Exercise objective:
Only the text is wanted; write out each record below exactly and exclude all pictures.
[Opening Input data section]
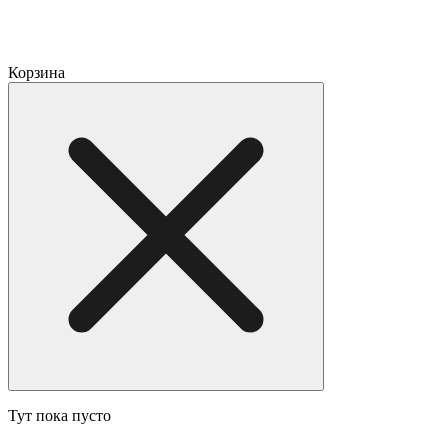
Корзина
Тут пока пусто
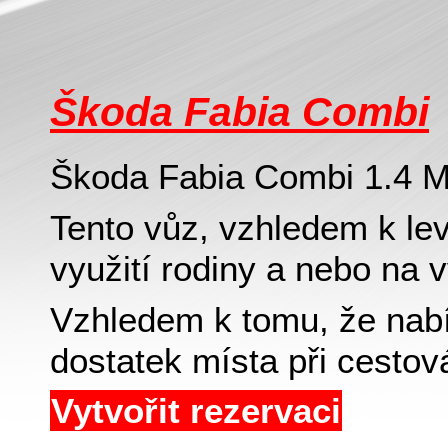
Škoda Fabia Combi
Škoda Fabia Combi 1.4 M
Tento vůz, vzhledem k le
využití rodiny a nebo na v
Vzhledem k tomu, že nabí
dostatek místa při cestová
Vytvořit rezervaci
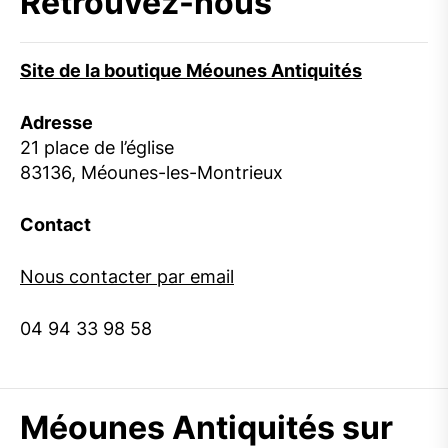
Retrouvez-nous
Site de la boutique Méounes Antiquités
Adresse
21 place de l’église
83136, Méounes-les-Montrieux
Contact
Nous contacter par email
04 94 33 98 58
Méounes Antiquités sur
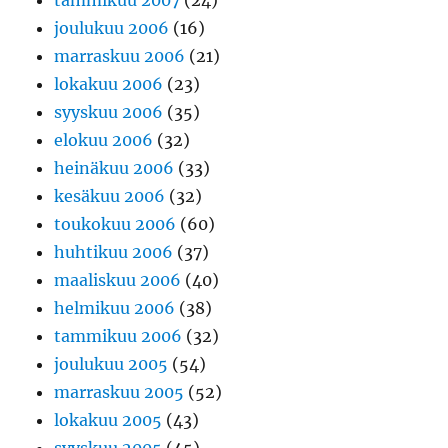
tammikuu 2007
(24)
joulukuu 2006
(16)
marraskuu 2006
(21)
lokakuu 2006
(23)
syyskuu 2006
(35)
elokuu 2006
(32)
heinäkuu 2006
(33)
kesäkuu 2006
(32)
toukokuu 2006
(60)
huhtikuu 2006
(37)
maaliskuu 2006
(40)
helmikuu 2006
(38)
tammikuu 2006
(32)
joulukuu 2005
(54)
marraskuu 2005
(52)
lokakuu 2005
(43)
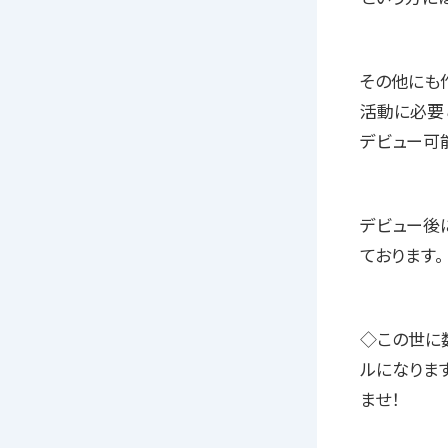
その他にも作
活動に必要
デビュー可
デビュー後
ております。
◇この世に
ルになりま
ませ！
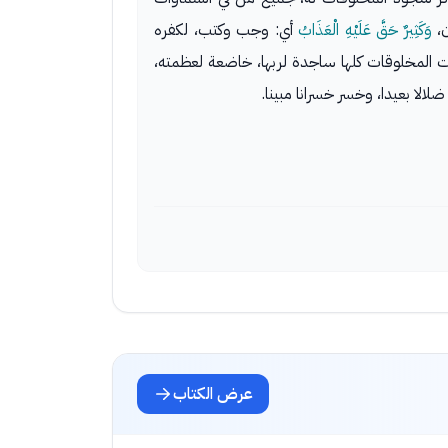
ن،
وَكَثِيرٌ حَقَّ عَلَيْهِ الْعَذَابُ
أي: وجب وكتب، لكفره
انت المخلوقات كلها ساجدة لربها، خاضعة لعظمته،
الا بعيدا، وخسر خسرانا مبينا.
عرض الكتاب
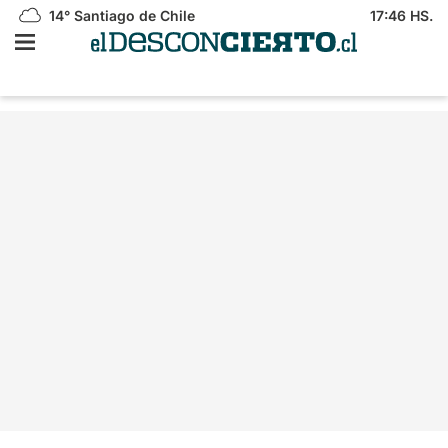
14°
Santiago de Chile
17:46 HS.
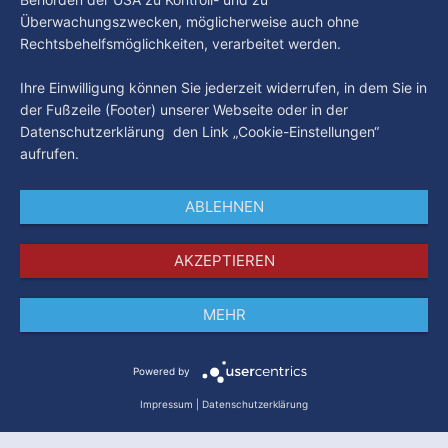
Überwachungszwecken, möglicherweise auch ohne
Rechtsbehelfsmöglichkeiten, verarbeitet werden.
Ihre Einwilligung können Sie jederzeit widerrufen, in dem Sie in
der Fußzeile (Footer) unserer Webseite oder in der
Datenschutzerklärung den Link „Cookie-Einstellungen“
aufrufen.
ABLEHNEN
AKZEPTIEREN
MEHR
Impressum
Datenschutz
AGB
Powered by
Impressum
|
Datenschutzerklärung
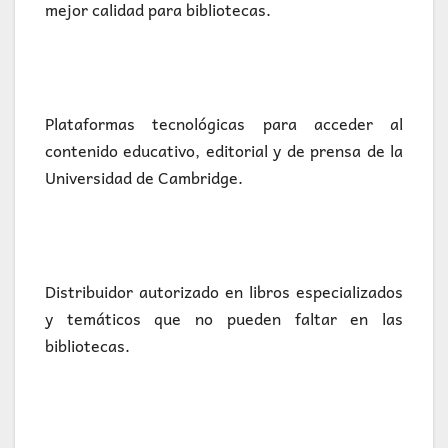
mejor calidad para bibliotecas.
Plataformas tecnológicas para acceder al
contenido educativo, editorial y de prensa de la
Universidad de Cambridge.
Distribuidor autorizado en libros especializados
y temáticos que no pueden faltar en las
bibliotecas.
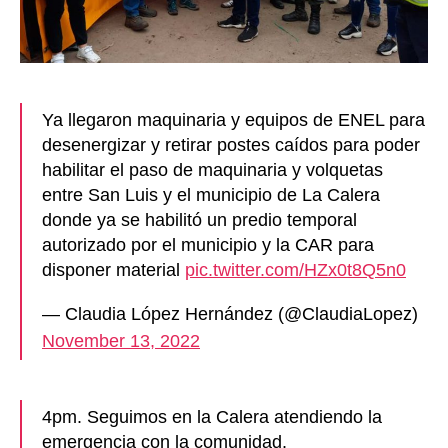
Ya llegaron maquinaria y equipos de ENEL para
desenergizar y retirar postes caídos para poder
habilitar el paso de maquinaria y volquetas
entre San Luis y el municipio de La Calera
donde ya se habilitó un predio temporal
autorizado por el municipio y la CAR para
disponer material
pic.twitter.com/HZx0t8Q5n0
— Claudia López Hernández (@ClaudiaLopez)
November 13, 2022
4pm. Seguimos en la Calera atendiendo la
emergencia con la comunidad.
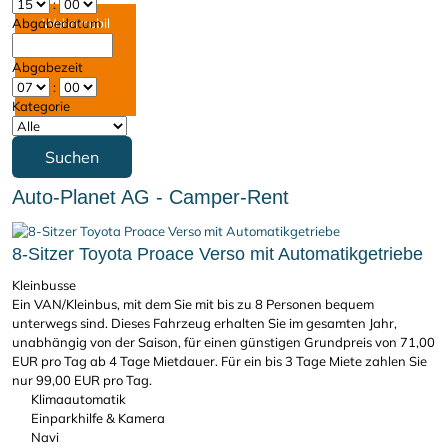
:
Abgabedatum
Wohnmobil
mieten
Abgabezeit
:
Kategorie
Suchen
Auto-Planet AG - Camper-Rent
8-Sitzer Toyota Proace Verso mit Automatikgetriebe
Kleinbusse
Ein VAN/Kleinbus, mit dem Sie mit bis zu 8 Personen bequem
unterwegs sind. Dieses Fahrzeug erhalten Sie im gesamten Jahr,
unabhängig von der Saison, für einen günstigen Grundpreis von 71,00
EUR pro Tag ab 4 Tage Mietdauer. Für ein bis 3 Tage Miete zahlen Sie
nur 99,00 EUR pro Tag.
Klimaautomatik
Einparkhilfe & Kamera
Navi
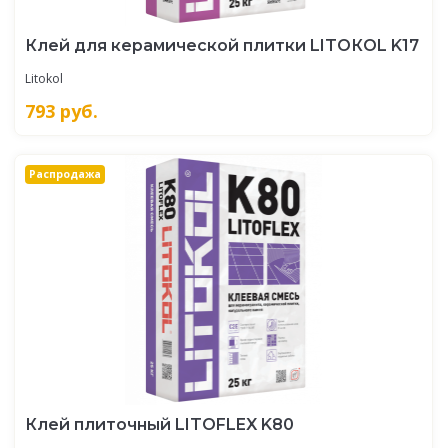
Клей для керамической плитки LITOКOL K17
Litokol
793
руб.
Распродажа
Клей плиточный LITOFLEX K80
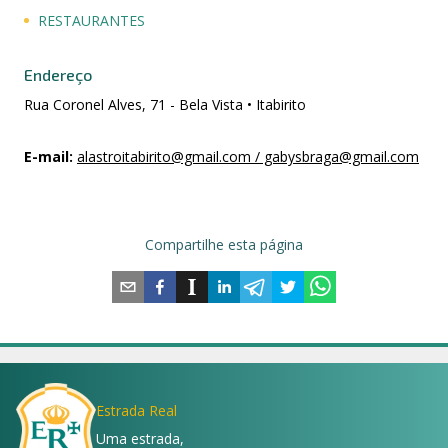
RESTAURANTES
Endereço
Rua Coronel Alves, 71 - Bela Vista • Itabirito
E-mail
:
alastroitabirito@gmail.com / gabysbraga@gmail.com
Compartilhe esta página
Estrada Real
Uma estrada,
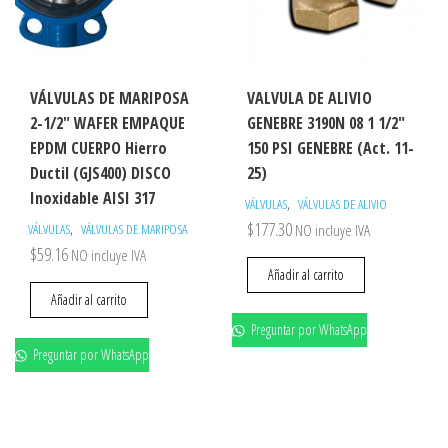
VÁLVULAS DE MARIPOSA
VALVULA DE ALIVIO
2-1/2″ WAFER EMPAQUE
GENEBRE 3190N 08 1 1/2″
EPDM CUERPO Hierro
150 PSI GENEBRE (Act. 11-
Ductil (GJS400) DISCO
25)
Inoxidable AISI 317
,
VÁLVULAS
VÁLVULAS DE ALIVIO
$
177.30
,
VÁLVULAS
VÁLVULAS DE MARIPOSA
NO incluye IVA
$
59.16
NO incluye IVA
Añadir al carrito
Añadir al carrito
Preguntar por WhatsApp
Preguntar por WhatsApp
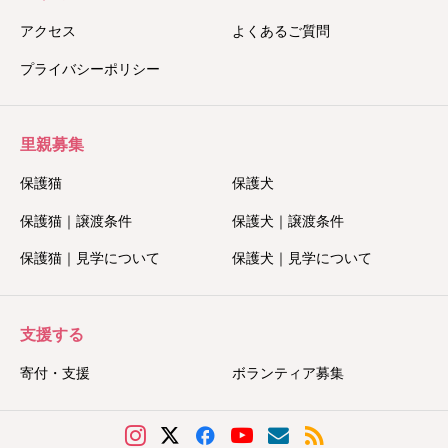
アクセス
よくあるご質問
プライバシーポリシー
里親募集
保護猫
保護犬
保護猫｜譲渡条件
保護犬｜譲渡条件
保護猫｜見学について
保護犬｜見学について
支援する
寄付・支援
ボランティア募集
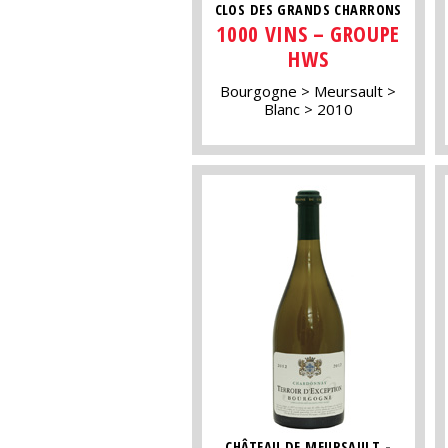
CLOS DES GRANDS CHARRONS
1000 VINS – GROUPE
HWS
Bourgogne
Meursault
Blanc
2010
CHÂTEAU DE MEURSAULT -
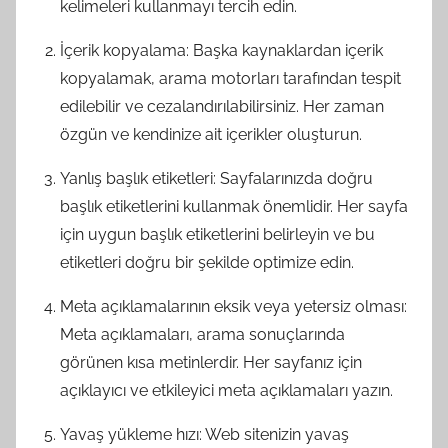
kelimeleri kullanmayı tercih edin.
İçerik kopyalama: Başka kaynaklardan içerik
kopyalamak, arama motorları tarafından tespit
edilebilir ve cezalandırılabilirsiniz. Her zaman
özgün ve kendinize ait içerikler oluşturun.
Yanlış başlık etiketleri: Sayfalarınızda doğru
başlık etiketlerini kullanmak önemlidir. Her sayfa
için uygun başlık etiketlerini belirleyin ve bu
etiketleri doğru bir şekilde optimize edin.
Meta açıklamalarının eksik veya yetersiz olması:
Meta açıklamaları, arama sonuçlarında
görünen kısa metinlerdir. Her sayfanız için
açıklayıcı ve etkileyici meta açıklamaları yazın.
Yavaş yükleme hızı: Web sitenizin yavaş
[Closing Input data section]
Result for this exercise:
Корзина
Тут пока пусто
Škoda Fabia Combi
Škoda Fabia Combi 1.4 M
Tento vůz, vzhledem k le
využití rodiny a nebo na v
Vzhledem k tomu, že nabí
dostatek místa při cestová
Vytvořit rezervaci
Retrouvez-nous
Site de la boutique Méounes Antiquités
Adresse
21 place de l’église
83136, Méounes-les-Montrieux
Contact
Nous contacter par email
04 94 33 98 58
Méounes Antiquités sur
tammikuu 2007
(24)
joulukuu 2006
(16)
marraskuu 2006
(21)
lokakuu 2006
(23)
syyskuu 2006
(35)
elokuu 2006
(32)
heinäkuu 2006
(33)
kesäkuu 2006
(32)
toukokuu 2006
(60)
huhtikuu 2006
(37)
maaliskuu 2006
(40)
helmikuu 2006
(38)
tammikuu 2006
(32)
joulukuu 2005
(54)
marraskuu 2005
(52)
lokakuu 2005
(43)
その他にも作
活動に必要
デビュー可
デビュー後
ております。
◇この世に
ルになりま
ませ！
ن،
وَكَثِيرٌ حَقَّ عَلَيْهِ الْعَذَابُ
أي: وجب وكتب، لكفره
انت المخلوقات كلها ساجدة لربها، خاضعة لعظمته،
الا بعيدا، وخسر خسرانا مبينا.
عرض الكتاب
14°
Santiago de Chile
17:46 HS.
Überwachungszwecken, möglicherweise auch ohne
Rechtsbehelfsmöglichkeiten, verarbeitet werden.
Ihre Einwilligung können Sie jederzeit widerrufen, in dem Sie in
der Fußzeile (Footer) unserer Webseite oder in der
Datenschutzerklärung den Link „Cookie-Einstellungen“
aufrufen.
ABLEHNEN
AKZEPTIEREN
MEHR
Impressum
Datenschutz
AGB
Powered by
Impressum
|
Datenschutzerklärung
mejor calidad para bibliotecas.
Plataformas tecnológicas para acceder al
contenido educativo, editorial y de prensa de la
Universidad de Cambridge.
Distribuidor autorizado en libros especializados
y temáticos que no pueden faltar en las
bibliotecas.
Ya llegaron maquinaria y equipos de ENEL para
desenergizar y retirar postes caídos para poder
habilitar el paso de maquinaria y volquetas
entre San Luis y el municipio de La Calera
donde ya se habilitó un predio temporal
autorizado por el municipio y la CAR para
disponer material
pic.twitter.com/HZx0t8Q5n0
— Claudia López Hernández (@ClaudiaLopez)
November 13, 2022
4pm. Seguimos en la Calera atendiendo la
emergencia con la comunidad.
:
Abgabedatum
Wohnmobil
mieten
Abgabezeit
:
Kategorie
Suchen
Auto-Planet AG - Camper-Rent
8-Sitzer Toyota Proace Verso mit Automatikgetriebe
Kleinbusse
Ein VAN/Kleinbus, mit dem Sie mit bis zu 8 Personen bequem
unterwegs sind. Dieses Fahrzeug erhalten Sie im gesamten Jahr,
unabhängig von der Saison, für einen günstigen Grundpreis von 71,00
EUR pro Tag ab 4 Tage Mietdauer. Für ein bis 3 Tage Miete zahlen Sie
nur 99,00 EUR pro Tag.
Klimaautomatik
Einparkhilfe & Kamera
Navi
Клей для керамической плитки LITOКOL K17
Litokol
793
руб.
Распродажа
Клей плиточный LITOFLEX K80
RESTAURANTES
Endereço
Rua Coronel Alves, 71 - Bela Vista • Itabirito
E-mail
:
alastroitabirito@gmail.com / gabysbraga@gmail.com
Compartilhe esta página
Estrada Real
Uma estrada,
VÁLVULAS DE MARIPOSA
VALVULA DE ALIVIO
2-1/2″ WAFER EMPAQUE
GENEBRE 3190N 08 1 1/2″
EPDM CUERPO Hierro
150 PSI GENEBRE (Act. 11-
Ductil (GJS400) DISCO
25)
Inoxidable AISI 317
,
VÁLVULAS
VÁLVULAS DE ALIVIO
$
177.30
,
VÁLVULAS
VÁLVULAS DE MARIPOSA
NO incluye IVA
$
59.16
NO incluye IVA
Añadir al carrito
Añadir al carrito
Preguntar por WhatsApp
Preguntar por WhatsApp
アクセス
よくあるご質問
プライバシーポリシー
里親募集
保護猫
保護犬
保護猫｜譲渡条件
保護犬｜譲渡条件
保護猫｜見学について
保護犬｜見学について
支援する
寄付・支援
ボランティア募集
CLOS DES GRANDS CHARRONS
1000 VINS – GROUPE
HWS
Bourgogne
Meursault
Blanc
2010
CHÂTEAU DE MEURSAULT -
kelimeleri kullanmayı tercih edin.
İçerik kopyalama: Başka kaynaklardan içerik
kopyalamak, arama motorları tarafından tespit
edilebilir ve cezalandırılabilirsiniz. Her zaman
özgün ve kendinize ait içerikler oluşturun.
Yanlış başlık etiketleri: Sayfalarınızda doğru
başlık etiketlerini kullanmak önemlidir. Her sayfa
için uygun başlık etiketlerini belirleyin ve bu
etiketleri doğru bir şekilde optimize edin.
Meta açıklamalarının eksik veya yetersiz olması:
Meta açıklamaları, arama sonuçlarında
görünen kısa metinlerdir. Her sayfanız için
açıklayıcı ve etkileyici meta açıklamaları yazın.
Yavaş yükleme hızı: Web sitenizin yavaş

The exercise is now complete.